Exercise requirements: Change "pie" to "pie chart" everywhere it occurs in the entries below, and write the entries out again with nothing else altered. Leave the pictures out.

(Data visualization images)
▬▬▬▬▬▬▬▬▬▬

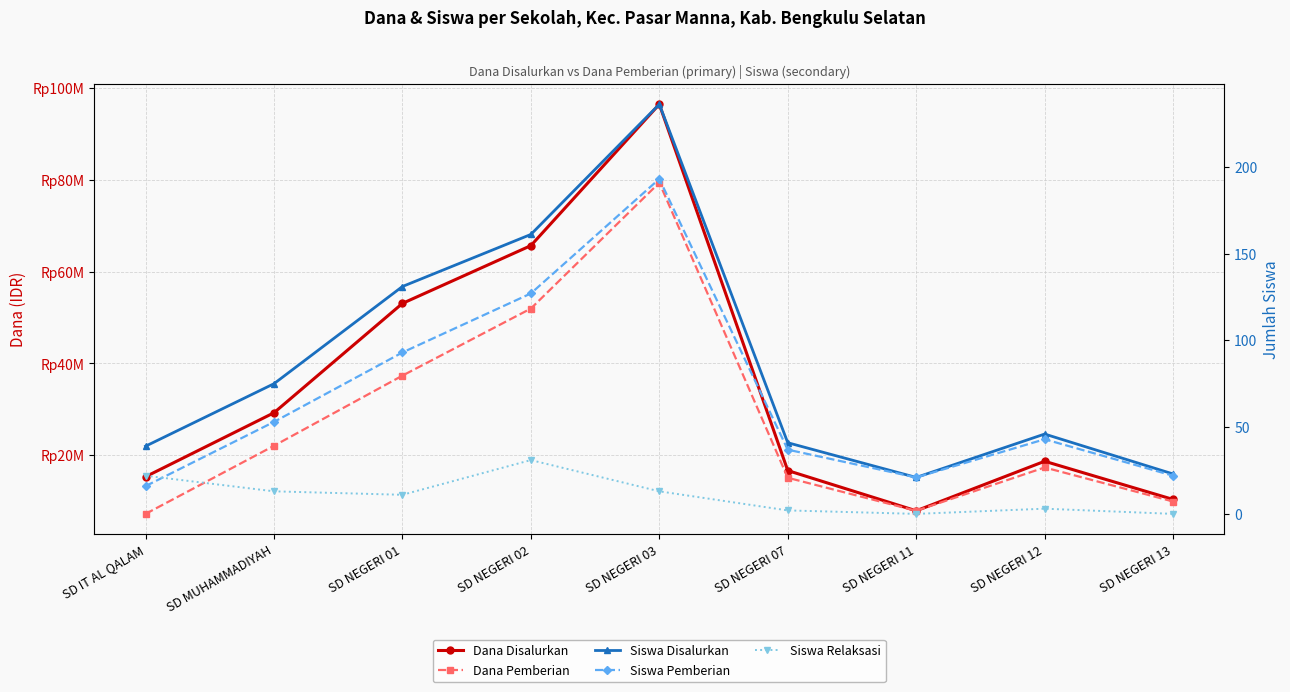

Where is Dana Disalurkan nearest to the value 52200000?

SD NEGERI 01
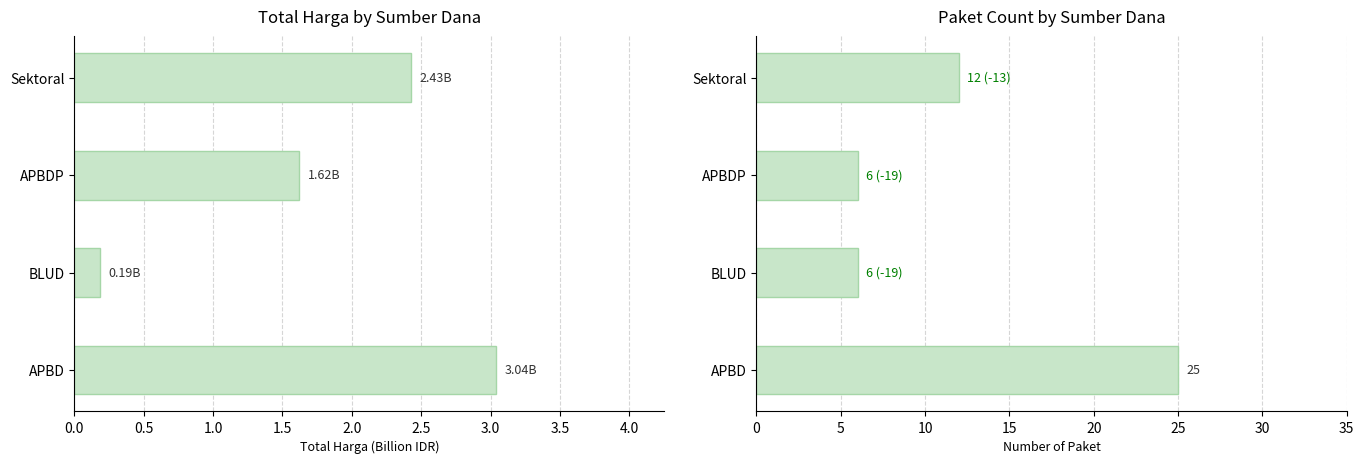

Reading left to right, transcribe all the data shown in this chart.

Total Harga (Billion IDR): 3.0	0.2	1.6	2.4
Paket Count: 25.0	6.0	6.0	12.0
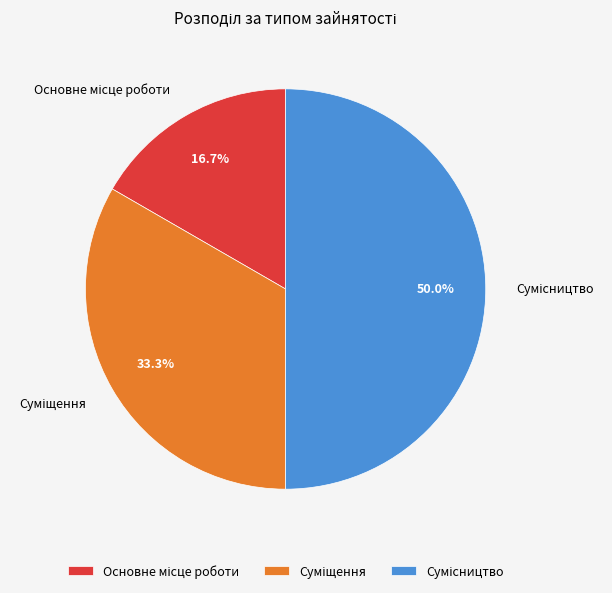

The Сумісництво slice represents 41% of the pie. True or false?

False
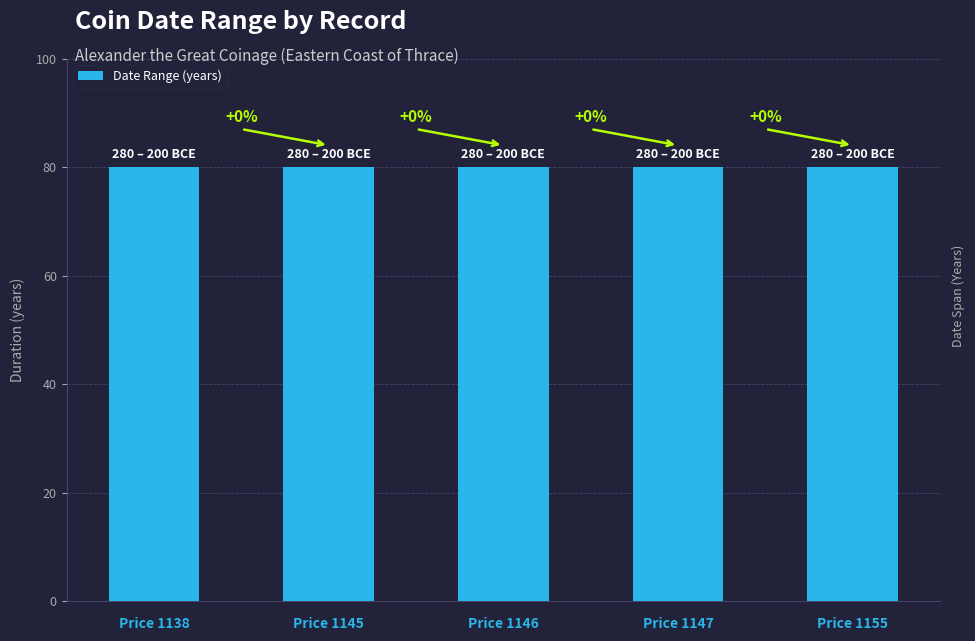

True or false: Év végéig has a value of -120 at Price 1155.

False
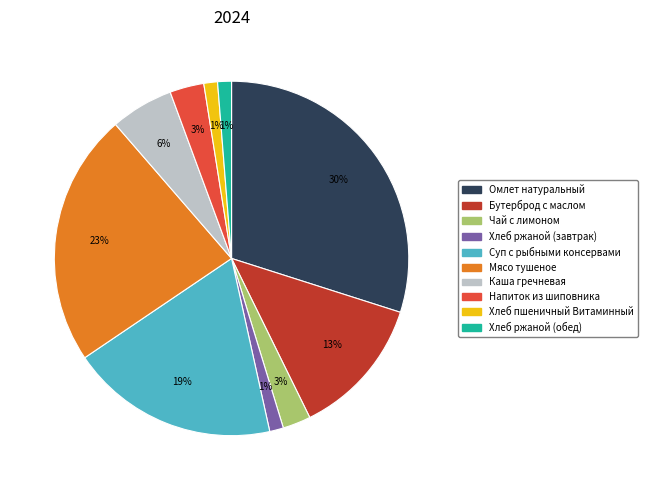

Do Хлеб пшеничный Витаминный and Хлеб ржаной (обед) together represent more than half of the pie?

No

▬▬▬▬▬▬▬▬▬▬

Finished exercise:
Where is Dana Disalurkan nearest to the value 52200000?

SD NEGERI 01

Reading left to right, transcribe all the data shown in this chart.

Total Harga (Billion IDR): 3.0	0.2	1.6	2.4
Paket Count: 25.0	6.0	6.0	12.0

The Сумісництво slice represents 41% of the pie chart. True or false?

False

True or false: Év végéig has a value of -120 at Price 1155.

False

Do Хлеб пшеничный Витаминный and Хлеб ржаной (обед) together represent more than half of the pie chart?

No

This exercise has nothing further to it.